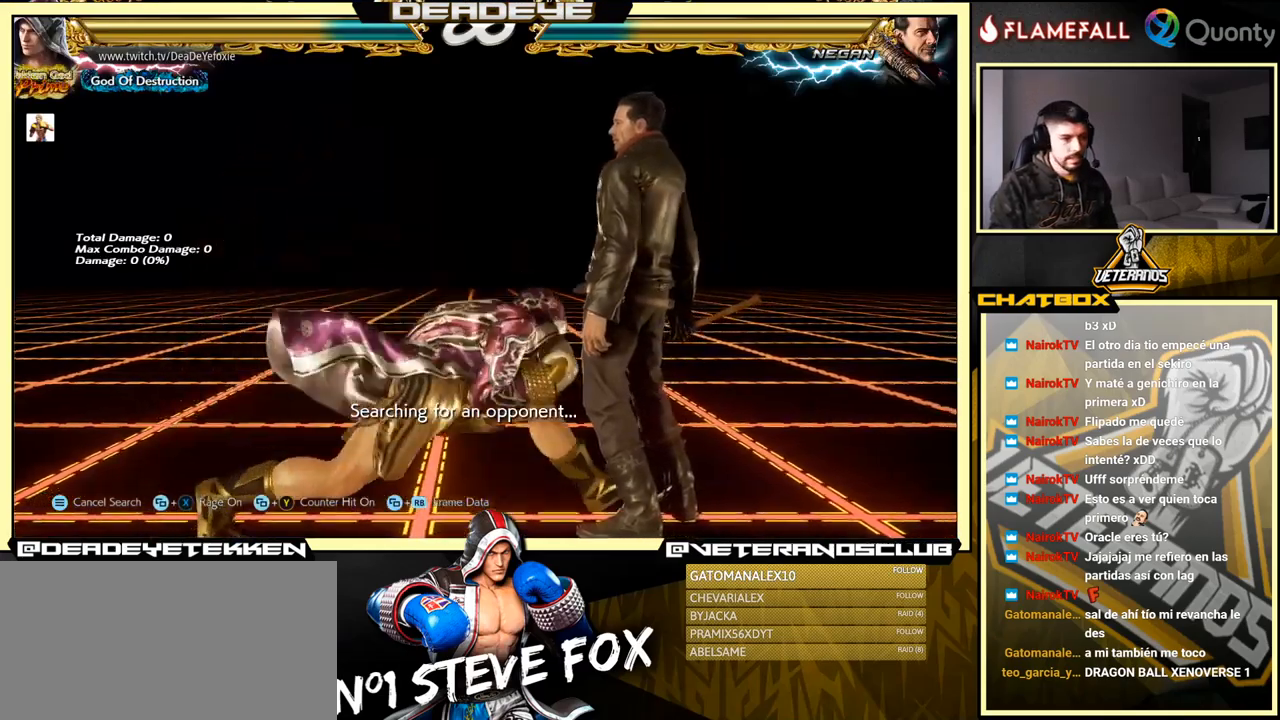
{"buttons": ["CROSS"], "left_stick": "right", "events": []}
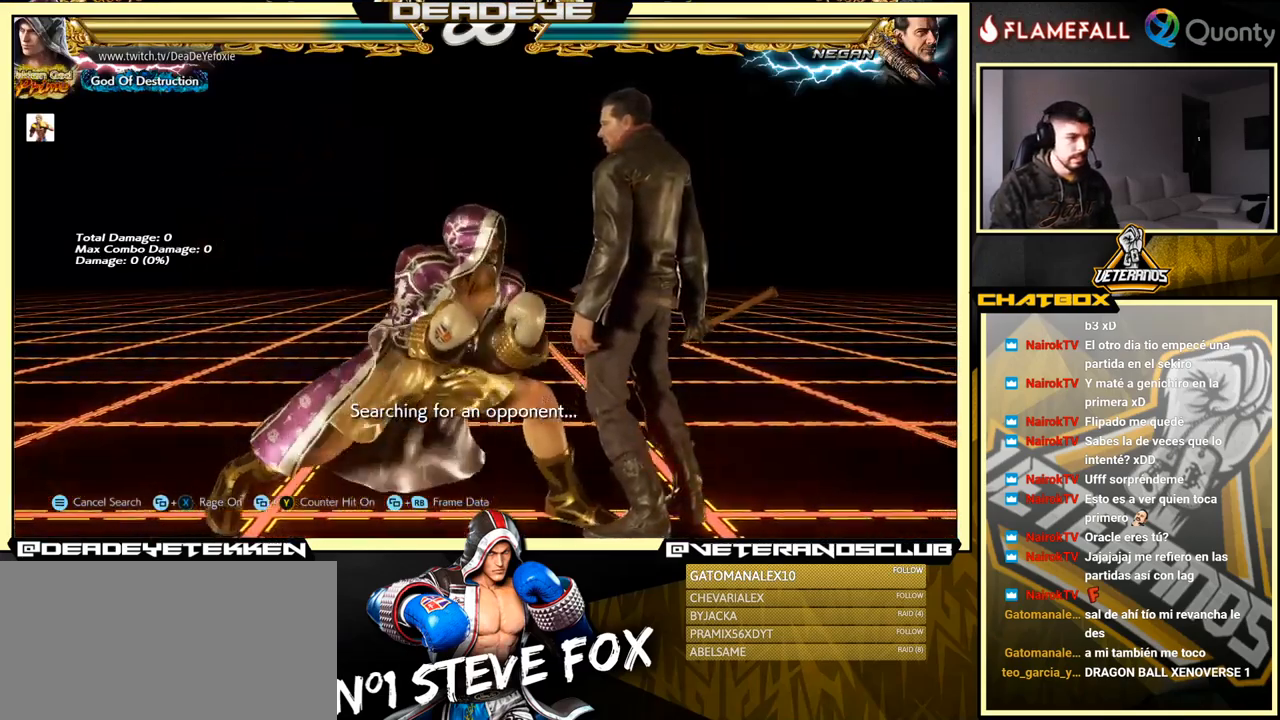
{"buttons": ["CROSS"], "left_stick": "right", "events": [[100, "TRIANGLE", "down"], [349, "TRIANGLE", "up"]]}
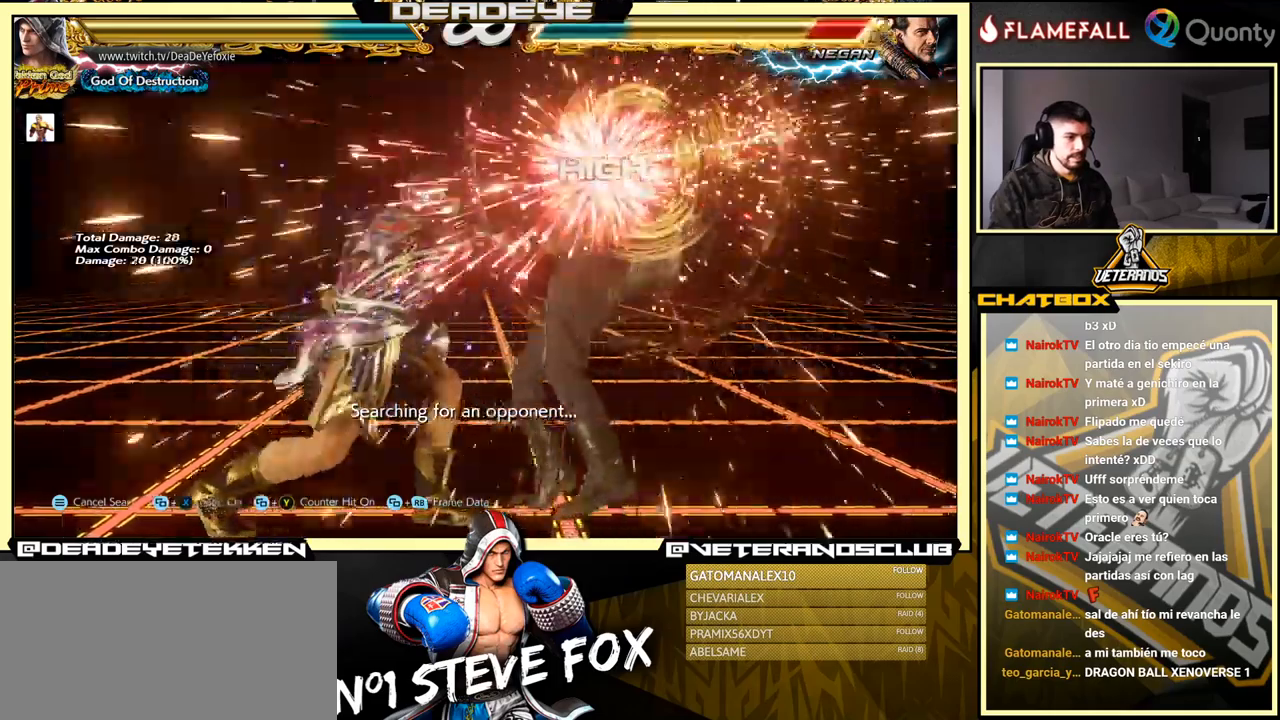
{"buttons": ["CROSS", "SQUARE"], "left_stick": "right", "events": [[434, "SQUARE", "down"]]}
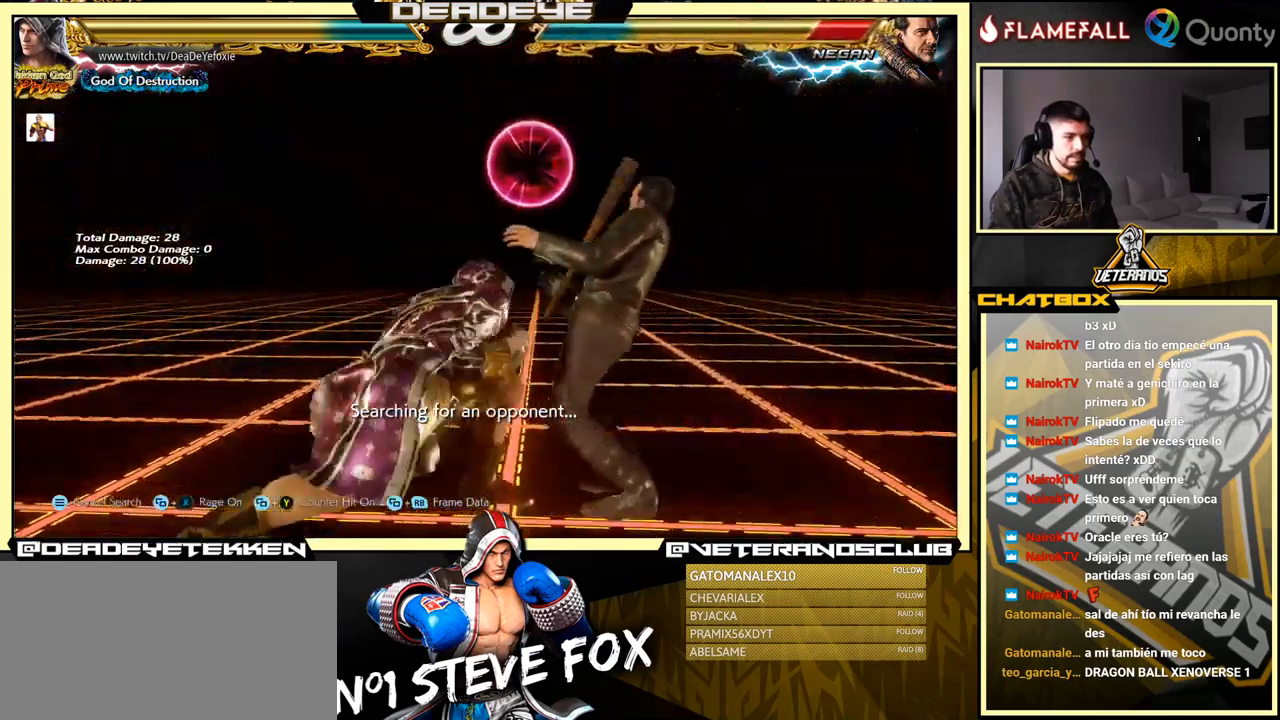
{"buttons": [], "left_stick": "left", "events": [[234, "left_stick", "center"], [267, "SQUARE", "up"], [284, "CROSS", "up"], [467, "left_stick", "left"]]}
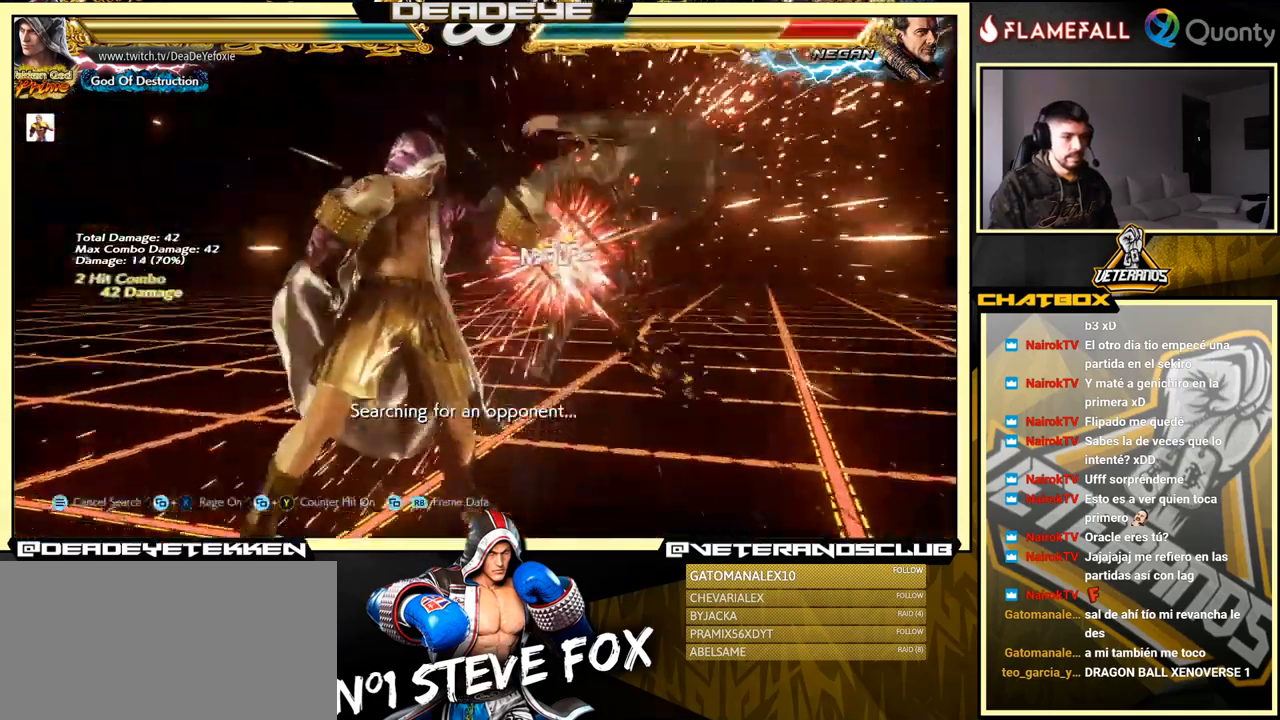
{"buttons": ["CROSS"], "left_stick": "right", "events": [[84, "SQUARE", "down"], [267, "SQUARE", "up"], [450, "left_stick", "right"], [500, "CROSS", "down"]]}
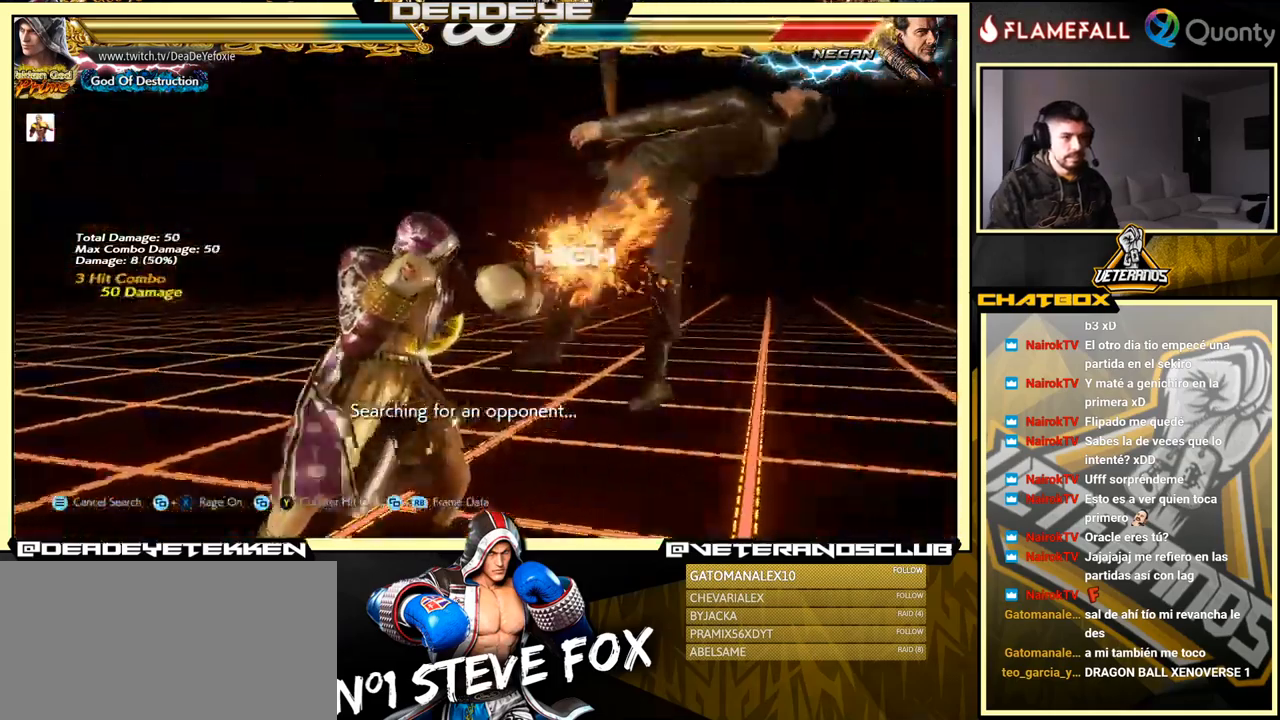
{"buttons": ["CROSS"], "left_stick": "right", "events": [[100, "TRIANGLE", "down"], [267, "TRIANGLE", "up"]]}
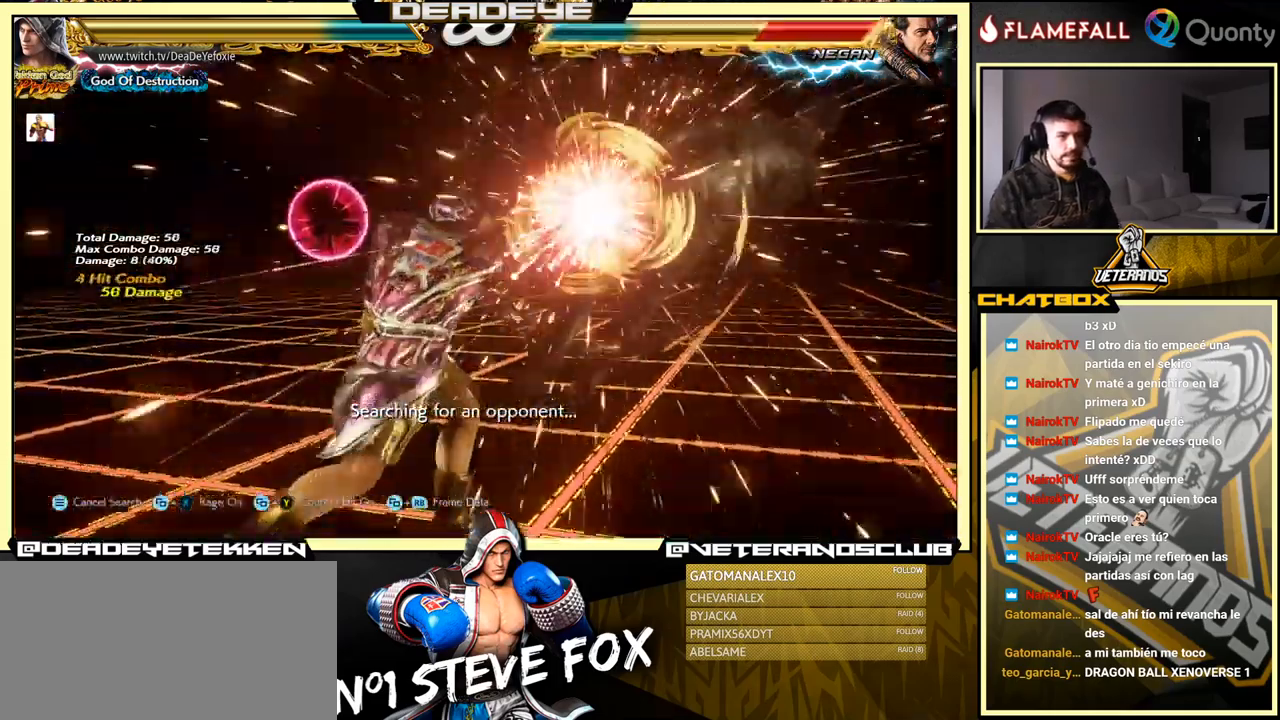
{"buttons": ["CROSS"], "left_stick": "right", "events": []}
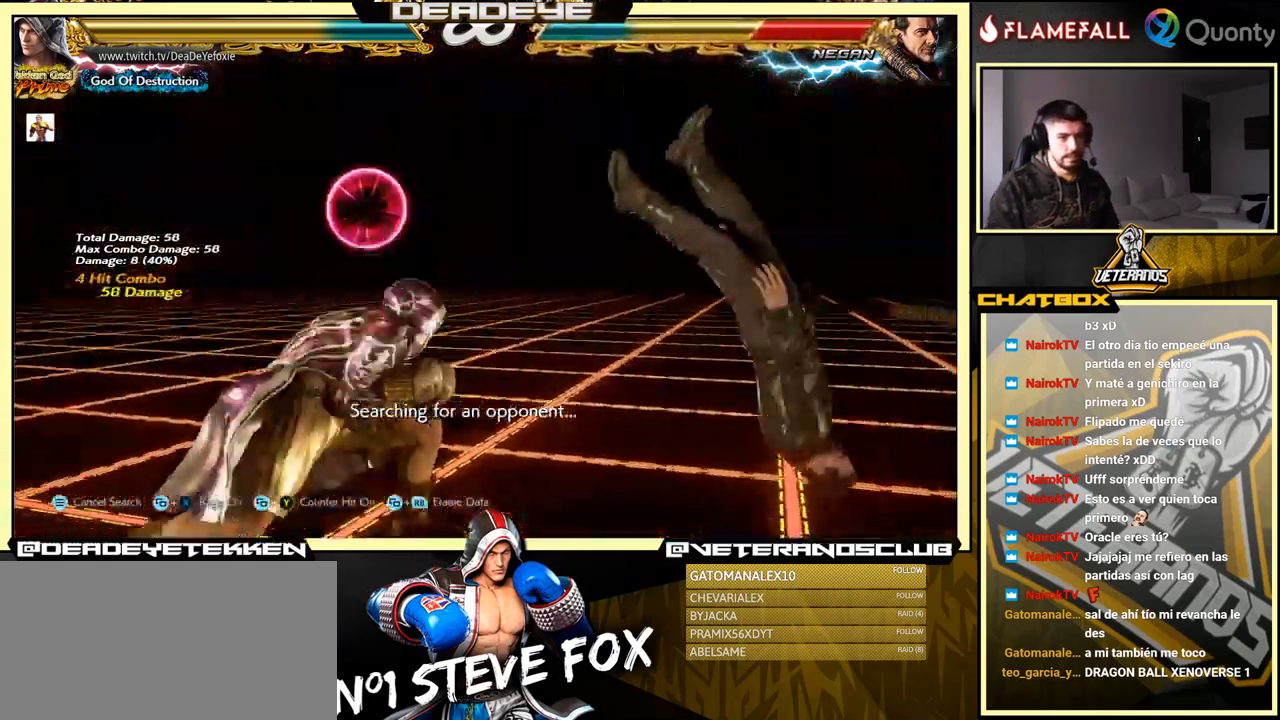
{"buttons": [], "left_stick": "center", "events": [[167, "SQUARE", "down"], [250, "left_stick", "center"], [284, "SQUARE", "up"], [300, "CROSS", "up"]]}
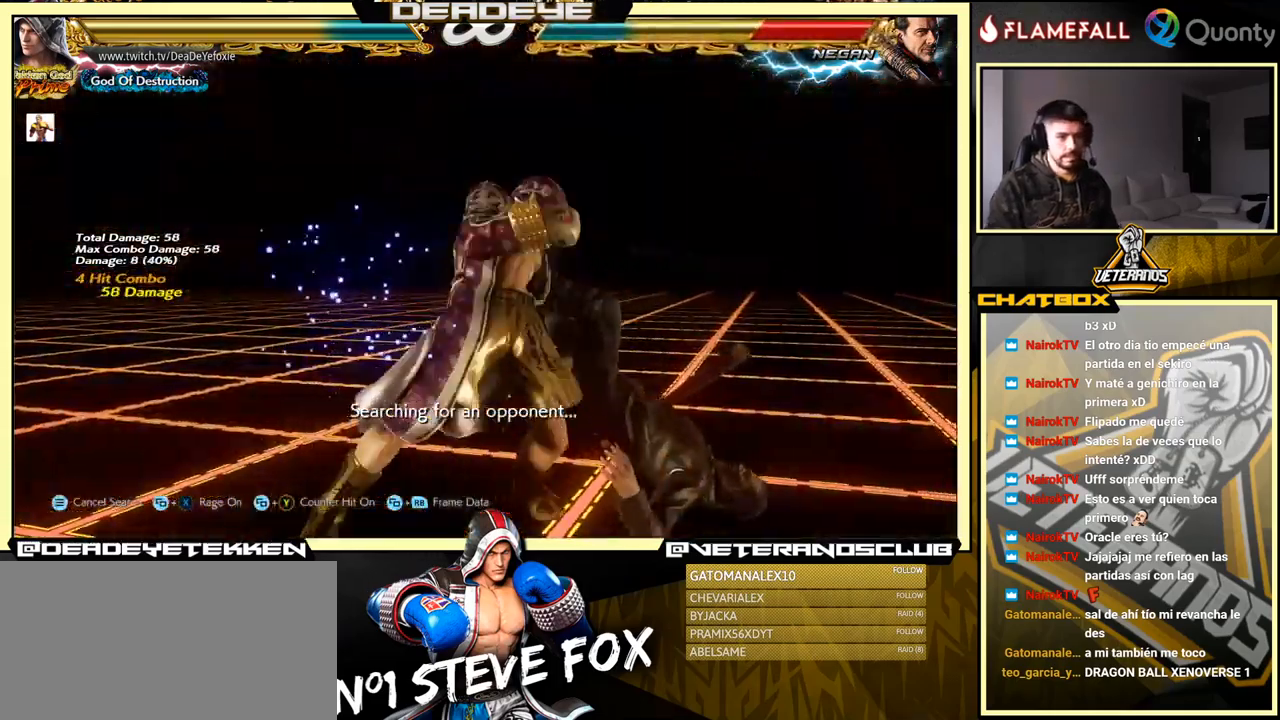
{"buttons": [], "left_stick": "down-right", "events": [[167, "left_stick", "right"], [250, "left_stick", "center"], [317, "left_stick", "right"], [450, "left_stick", "down-right"], [467, "R1", "down"], [500, "R1", "up"]]}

• Task goal
For this exercise, copy every line of the data that holds "CROSS".

• The completed task
{"buttons": ["CROSS"], "left_stick": "right", "events": []}
{"buttons": ["CROSS"], "left_stick": "right", "events": [[100, "TRIANGLE", "down"], [349, "TRIANGLE", "up"]]}
{"buttons": ["CROSS", "SQUARE"], "left_stick": "right", "events": [[434, "SQUARE", "down"]]}
{"buttons": [], "left_stick": "left", "events": [[234, "left_stick", "center"], [267, "SQUARE", "up"], [284, "CROSS", "up"], [467, "left_stick", "left"]]}
{"buttons": ["CROSS"], "left_stick": "right", "events": [[84, "SQUARE", "down"], [267, "SQUARE", "up"], [450, "left_stick", "right"], [500, "CROSS", "down"]]}
{"buttons": ["CROSS"], "left_stick": "right", "events": [[100, "TRIANGLE", "down"], [267, "TRIANGLE", "up"]]}
{"buttons": ["CROSS"], "left_stick": "right", "events": []}
{"buttons": [], "left_stick": "center", "events": [[167, "SQUARE", "down"], [250, "left_stick", "center"], [284, "SQUARE", "up"], [300, "CROSS", "up"]]}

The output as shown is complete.